Task objective →
Go through the listing below and output exactly the line with "RNAi screen identifies", the line with "Figure 4. ( a", and each line between; omit the rest.

Input for this task →
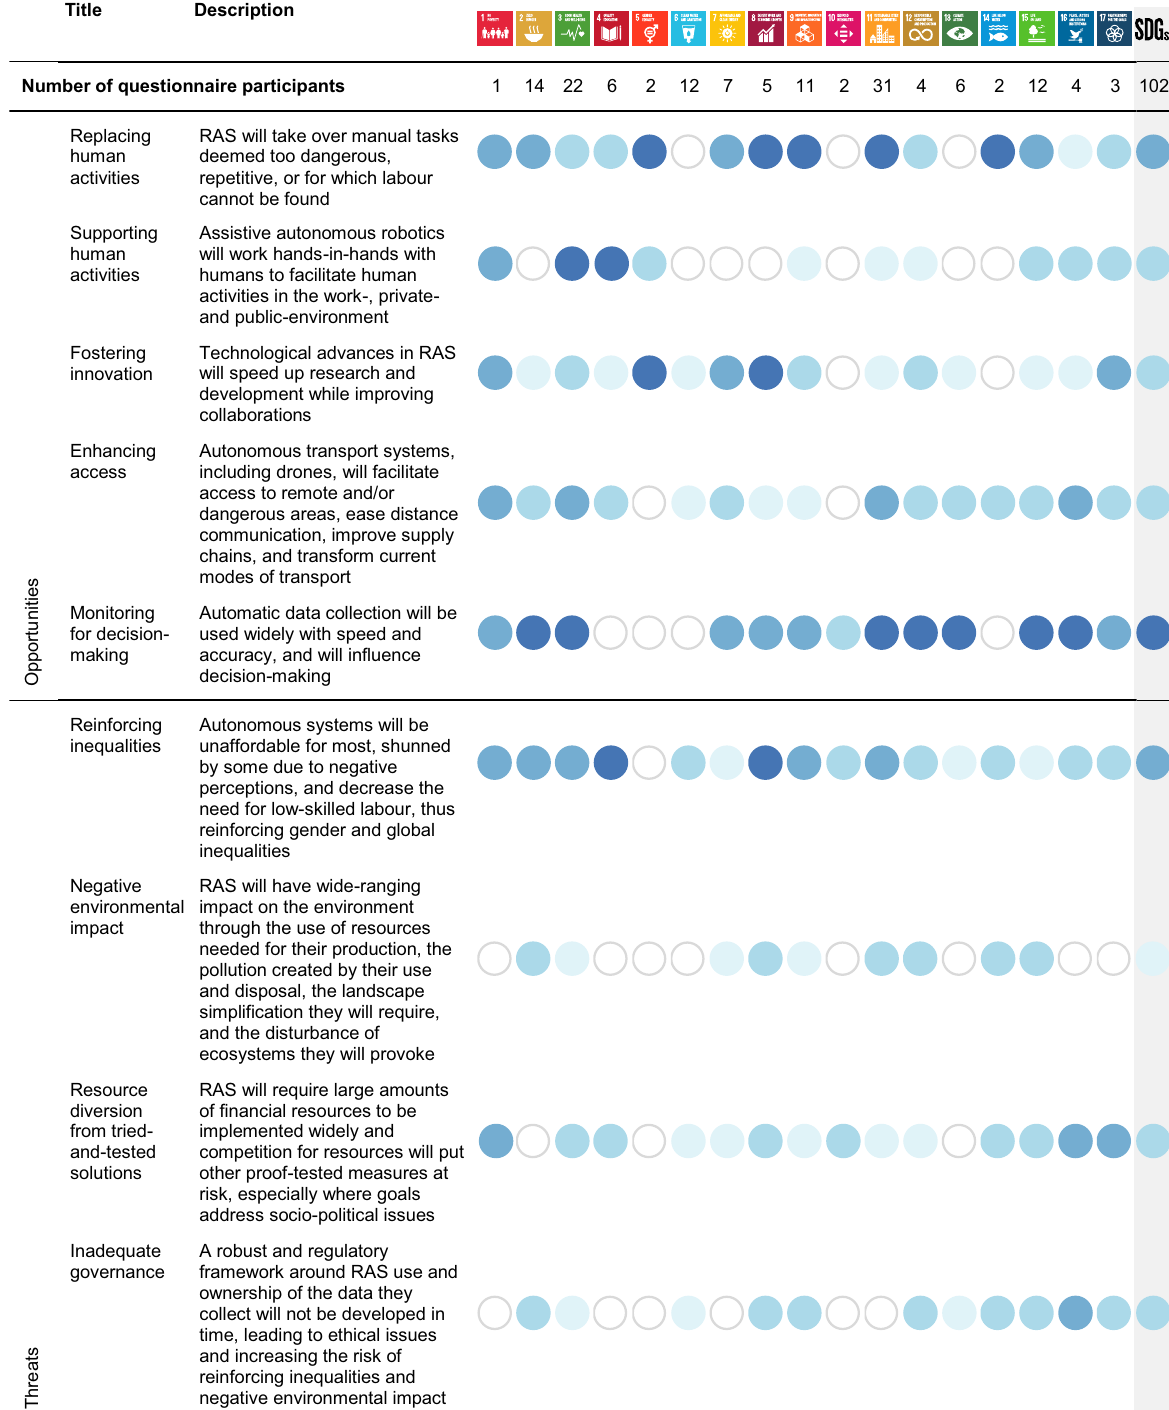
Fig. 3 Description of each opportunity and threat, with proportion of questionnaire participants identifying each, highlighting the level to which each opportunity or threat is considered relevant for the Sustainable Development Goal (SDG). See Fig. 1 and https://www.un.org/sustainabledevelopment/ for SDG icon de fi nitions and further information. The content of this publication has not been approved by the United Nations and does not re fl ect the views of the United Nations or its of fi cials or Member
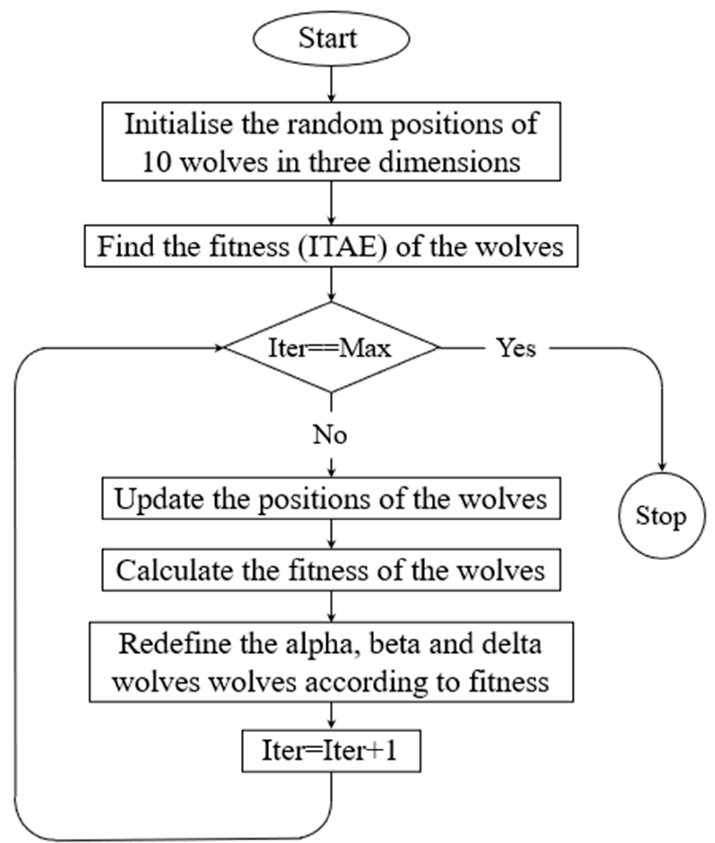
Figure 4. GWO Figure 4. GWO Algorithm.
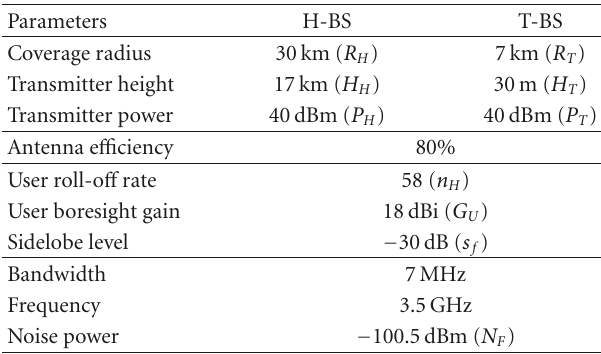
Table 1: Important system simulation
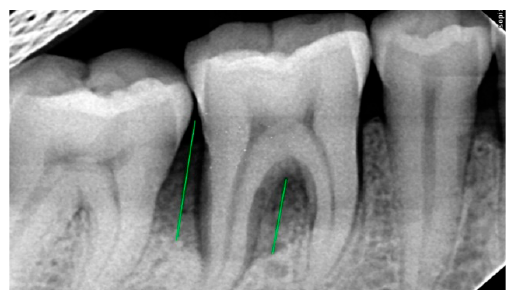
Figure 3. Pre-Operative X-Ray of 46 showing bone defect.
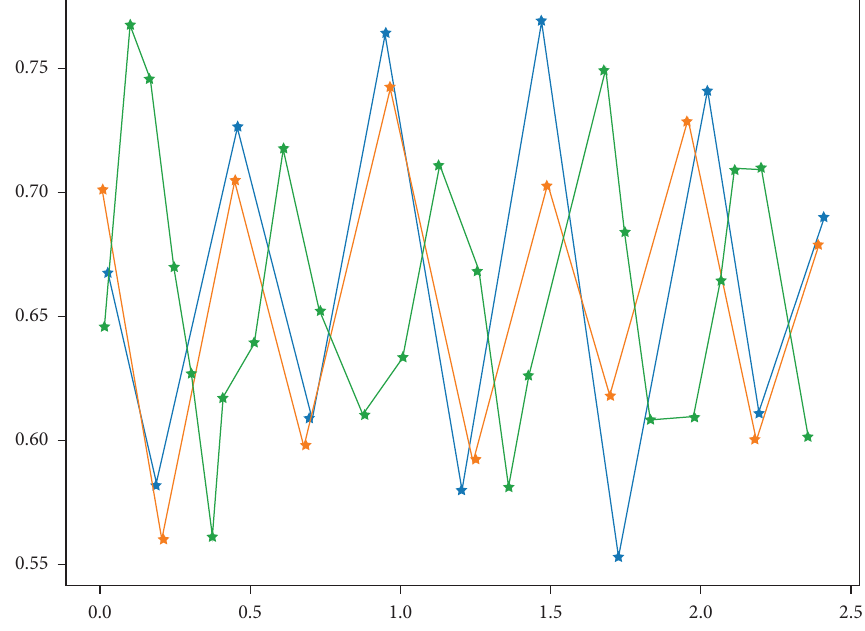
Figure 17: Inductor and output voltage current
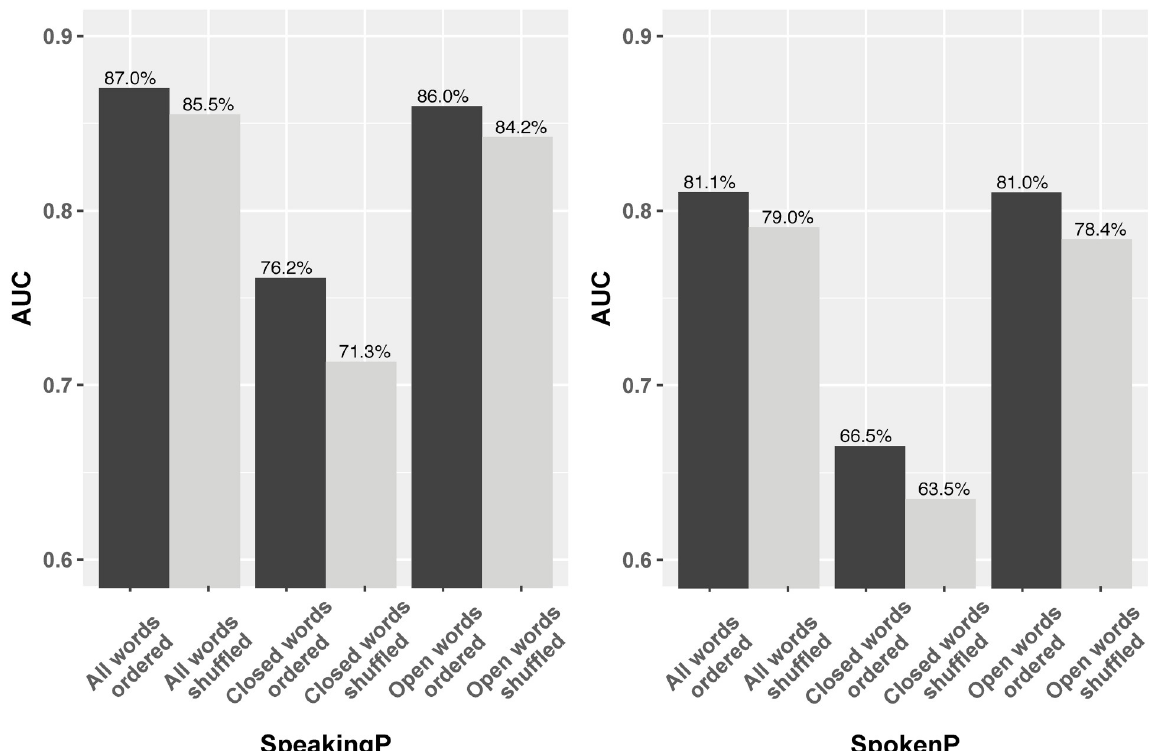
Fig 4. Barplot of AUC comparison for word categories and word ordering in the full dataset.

---

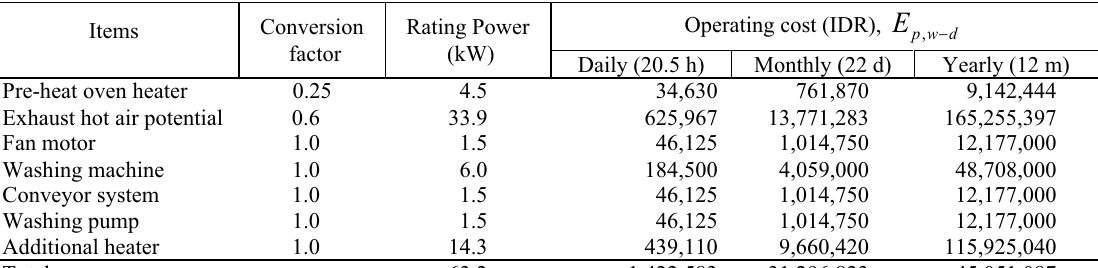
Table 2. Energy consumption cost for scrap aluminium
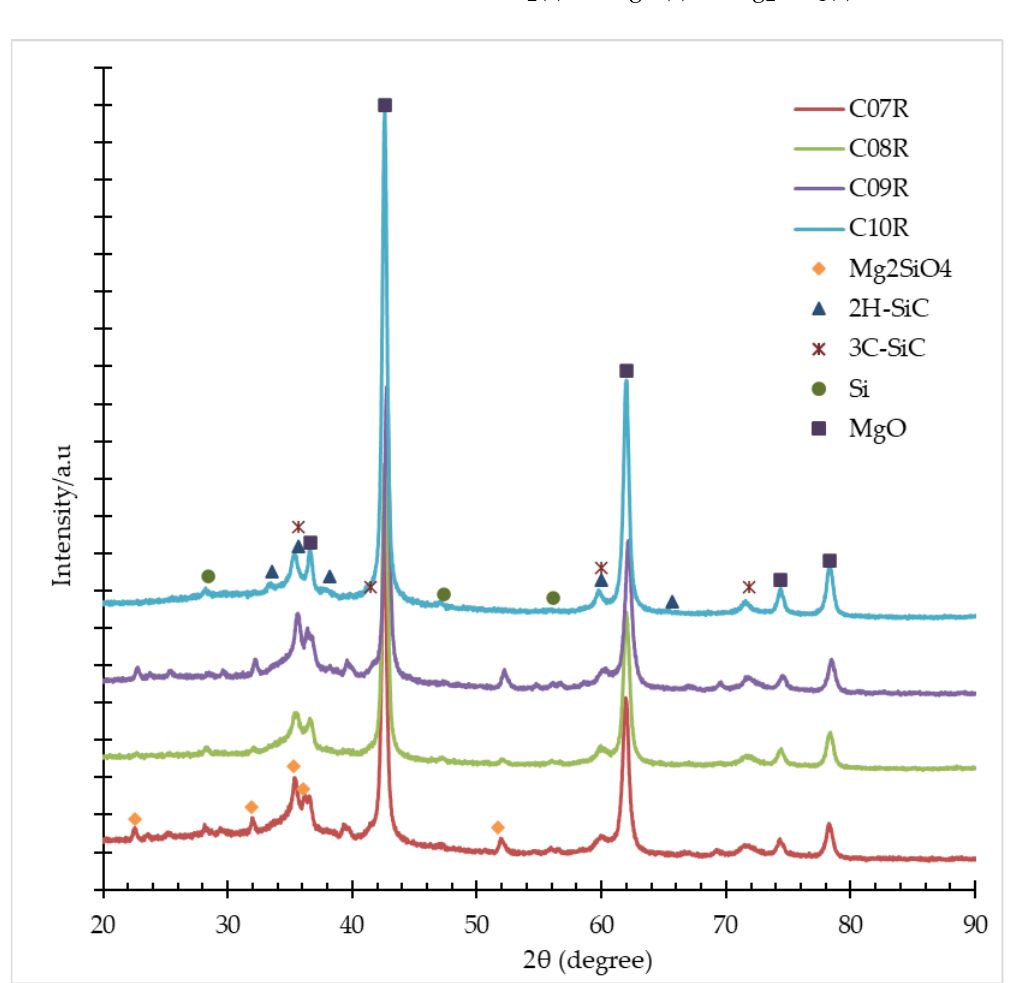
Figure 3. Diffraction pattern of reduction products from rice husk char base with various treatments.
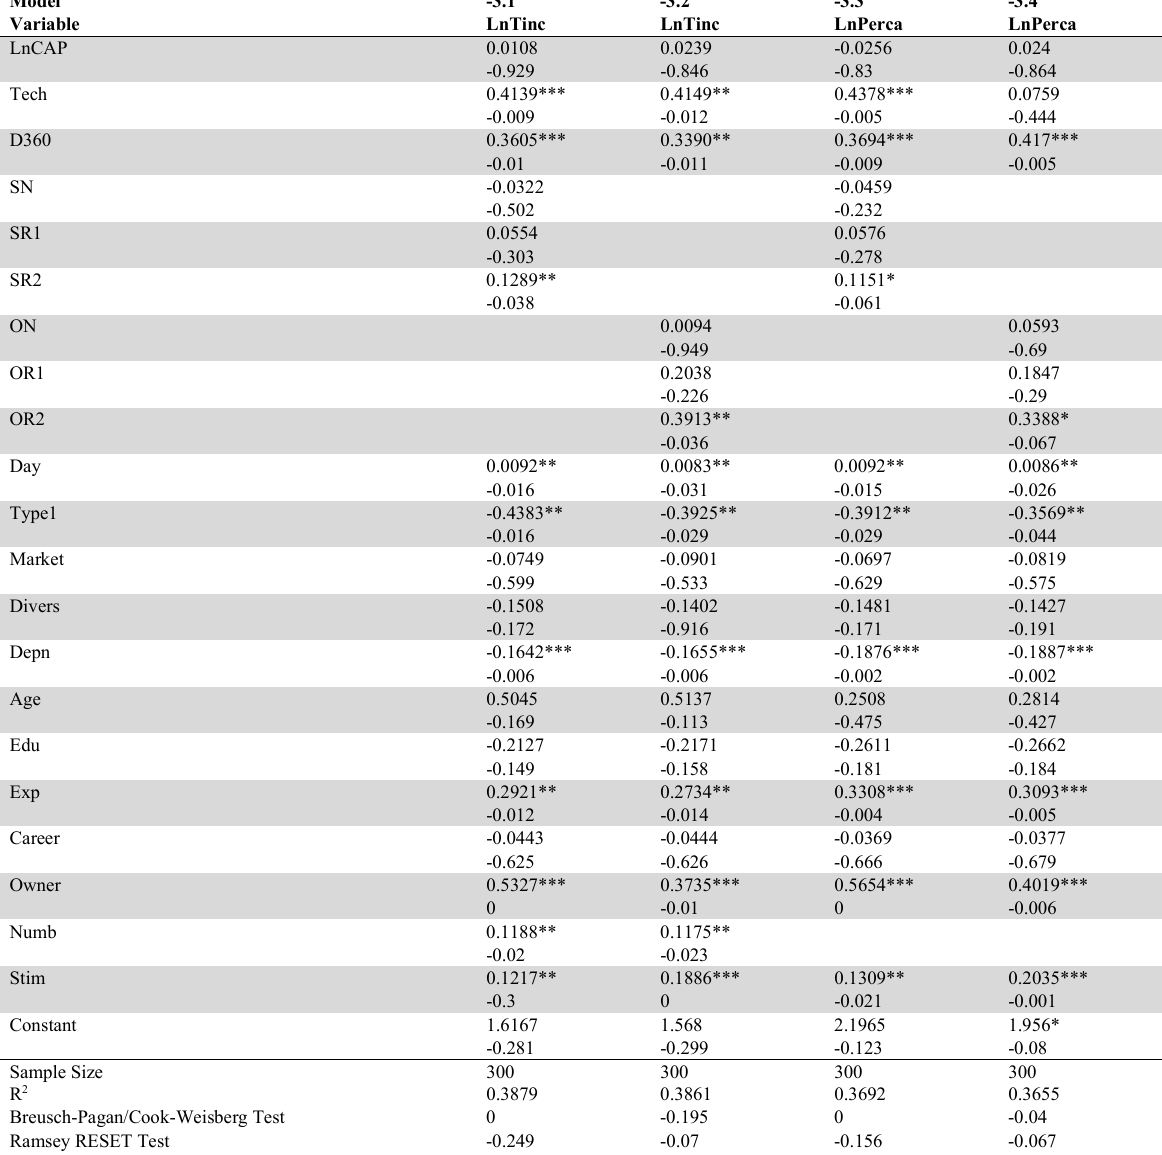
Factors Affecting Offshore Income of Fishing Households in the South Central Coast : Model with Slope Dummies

==

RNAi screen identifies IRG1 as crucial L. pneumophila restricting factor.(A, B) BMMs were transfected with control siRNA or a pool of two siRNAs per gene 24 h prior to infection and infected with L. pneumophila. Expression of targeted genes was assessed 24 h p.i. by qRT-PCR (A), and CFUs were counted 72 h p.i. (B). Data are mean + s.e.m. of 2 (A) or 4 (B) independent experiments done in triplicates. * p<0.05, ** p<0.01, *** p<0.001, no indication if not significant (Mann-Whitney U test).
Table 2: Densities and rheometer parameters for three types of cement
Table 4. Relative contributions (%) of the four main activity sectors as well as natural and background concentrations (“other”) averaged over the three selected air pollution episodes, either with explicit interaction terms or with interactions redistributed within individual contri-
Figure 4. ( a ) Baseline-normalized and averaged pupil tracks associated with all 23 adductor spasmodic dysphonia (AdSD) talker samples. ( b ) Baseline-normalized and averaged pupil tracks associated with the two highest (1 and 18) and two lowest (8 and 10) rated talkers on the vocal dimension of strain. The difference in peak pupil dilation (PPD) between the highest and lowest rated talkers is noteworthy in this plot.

Task result →
RNAi screen identifies IRG1 as crucial L. pneumophila restricting factor.(A, B) BMMs were transfected with control siRNA or a pool of two siRNAs per gene 24 h prior to infection and infected with L. pneumophila. Expression of targeted genes was assessed 24 h p.i. by qRT-PCR (A), and CFUs were counted 72 h p.i. (B). Data are mean + s.e.m. of 2 (A) or 4 (B) independent experiments done in triplicates. * p<0.05, ** p<0.01, *** p<0.001, no indication if not significant (Mann-Whitney U test).
Table 2: Densities and rheometer parameters for three types of cement
Table 4. Relative contributions (%) of the four main activity sectors as well as natural and background concentrations (“other”) averaged over the three selected air pollution episodes, either with explicit interaction terms or with interactions redistributed within individual contri-
Figure 4. ( a ) Baseline-normalized and averaged pupil tracks associated with all 23 adductor spasmodic dysphonia (AdSD) talker samples. ( b ) Baseline-normalized and averaged pupil tracks associated with the two highest (1 and 18) and two lowest (8 and 10) rated talkers on the vocal dimension of strain. The difference in peak pupil dilation (PPD) between the highest and lowest rated talkers is noteworthy in this plot.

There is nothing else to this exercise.